TASK BRIEF
Reproduce the following listing line for line, with no changes to any wording, spelling, or punctuation.

DATA EXCERPTS
┄┄┄┄┄┄┄┄┄┄┄┄┄┄┄┄┄┄┄┄
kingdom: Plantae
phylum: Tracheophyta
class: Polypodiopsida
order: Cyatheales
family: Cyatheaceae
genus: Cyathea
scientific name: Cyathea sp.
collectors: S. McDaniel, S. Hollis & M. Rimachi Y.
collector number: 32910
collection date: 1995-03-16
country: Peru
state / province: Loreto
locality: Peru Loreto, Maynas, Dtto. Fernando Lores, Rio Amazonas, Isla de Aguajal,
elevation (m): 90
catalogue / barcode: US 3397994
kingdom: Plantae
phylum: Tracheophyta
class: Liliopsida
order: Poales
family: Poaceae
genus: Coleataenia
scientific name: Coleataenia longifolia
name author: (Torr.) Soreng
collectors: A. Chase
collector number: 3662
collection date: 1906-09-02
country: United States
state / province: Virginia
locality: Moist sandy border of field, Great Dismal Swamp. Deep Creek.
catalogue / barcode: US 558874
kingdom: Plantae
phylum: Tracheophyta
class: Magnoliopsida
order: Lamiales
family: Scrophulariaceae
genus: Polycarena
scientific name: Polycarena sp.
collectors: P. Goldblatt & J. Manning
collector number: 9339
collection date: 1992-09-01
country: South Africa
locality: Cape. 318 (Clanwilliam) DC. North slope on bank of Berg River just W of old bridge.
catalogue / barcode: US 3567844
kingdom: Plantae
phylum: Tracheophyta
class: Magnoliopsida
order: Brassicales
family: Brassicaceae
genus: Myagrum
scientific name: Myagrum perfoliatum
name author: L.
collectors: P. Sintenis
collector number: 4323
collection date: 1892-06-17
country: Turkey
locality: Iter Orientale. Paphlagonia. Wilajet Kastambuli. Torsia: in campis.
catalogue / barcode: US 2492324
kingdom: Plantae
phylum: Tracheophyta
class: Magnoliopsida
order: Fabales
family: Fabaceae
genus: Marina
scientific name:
┄┄┄┄┄┄┄┄┄┄┄┄┄┄┄┄┄┄┄┄
RESPONSE FOR THIS EXERCISE
kingdom: Plantae
phylum: Tracheophyta
class: Polypodiopsida
order: Cyatheales
family: Cyatheaceae
genus: Cyathea
scientific name: Cyathea sp.
collectors: S. McDaniel, S. Hollis & M. Rimachi Y.
collector number: 32910
collection date: 1995-03-16
country: Peru
state / province: Loreto
locality: Peru Loreto, Maynas, Dtto. Fernando Lores, Rio Amazonas, Isla de Aguajal,
elevation (m): 90
catalogue / barcode: US 3397994
kingdom: Plantae
phylum: Tracheophyta
class: Liliopsida
order: Poales
family: Poaceae
genus: Coleataenia
scientific name: Coleataenia longifolia
name author: (Torr.) Soreng
collectors: A. Chase
collector number: 3662
collection date: 1906-09-02
country: United States
state / province: Virginia
locality: Moist sandy border of field, Great Dismal Swamp. Deep Creek.
catalogue / barcode: US 558874
kingdom: Plantae
phylum: Tracheophyta
class: Magnoliopsida
order: Lamiales
family: Scrophulariaceae
genus: Polycarena
scientific name: Polycarena sp.
collectors: P. Goldblatt & J. Manning
collector number: 9339
collection date: 1992-09-01
country: South Africa
locality: Cape. 318 (Clanwilliam) DC. North slope on bank of Berg River just W of old bridge.
catalogue / barcode: US 3567844
kingdom: Plantae
phylum: Tracheophyta
class: Magnoliopsida
order: Brassicales
family: Brassicaceae
genus: Myagrum
scientific name: Myagrum perfoliatum
name author: L.
collectors: P. Sintenis
collector number: 4323
collection date: 1892-06-17
country: Turkey
locality: Iter Orientale. Paphlagonia. Wilajet Kastambuli. Torsia: in campis.
catalogue / barcode: US 2492324
kingdom: Plantae
phylum: Tracheophyta
class: Magnoliopsida
order: Fabales
family: Fabaceae
genus: Marina
scientific name:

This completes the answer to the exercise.